_Instruction_
When a line below contains the string "price", show that line.

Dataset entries
[Start of section]

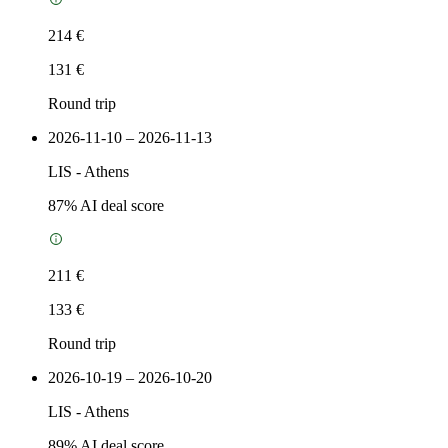
214 €
131 €
Round trip
2026-11-10 – 2026-11-13
LIS
-
Athens
87
% AI deal score
211 €
133 €
Round trip
2026-10-19 – 2026-10-20
LIS
-
Athens
89
% AI deal score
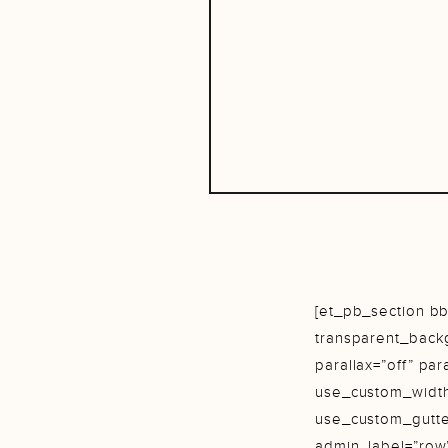
[et_pb_section bb
transparent_back
parallax=”off” pa
use_custom_width
use_custom_gutte
admin_label=”row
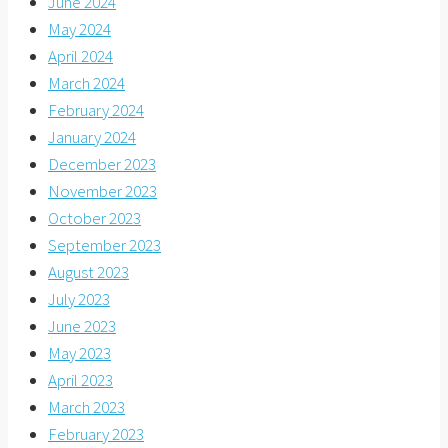
June 2024
May 2024
April 2024
March 2024
February 2024
January 2024
December 2023
November 2023
October 2023
September 2023
August 2023
July 2023
June 2023
May 2023
April 2023
March 2023
February 2023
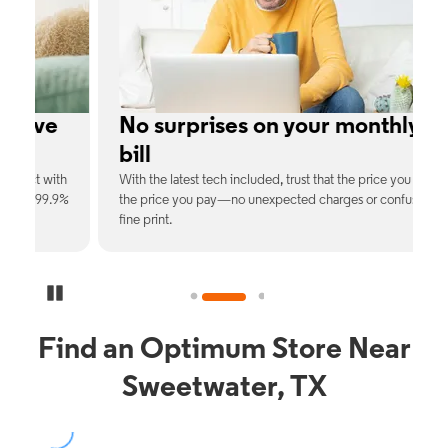
e
No surprises on your monthly
bill
th
With the latest tech included, trust that the price you see is
C
9%
the price you pay—no unexpected charges or confusing
b
fine print.
Pause Carousel
Find an Optimum Store Near
Sweetwater, TX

[End of section]

_Solution to this problem_
With the latest tech included, trust that the price you see is
the price you pay—no unexpected charges or confusing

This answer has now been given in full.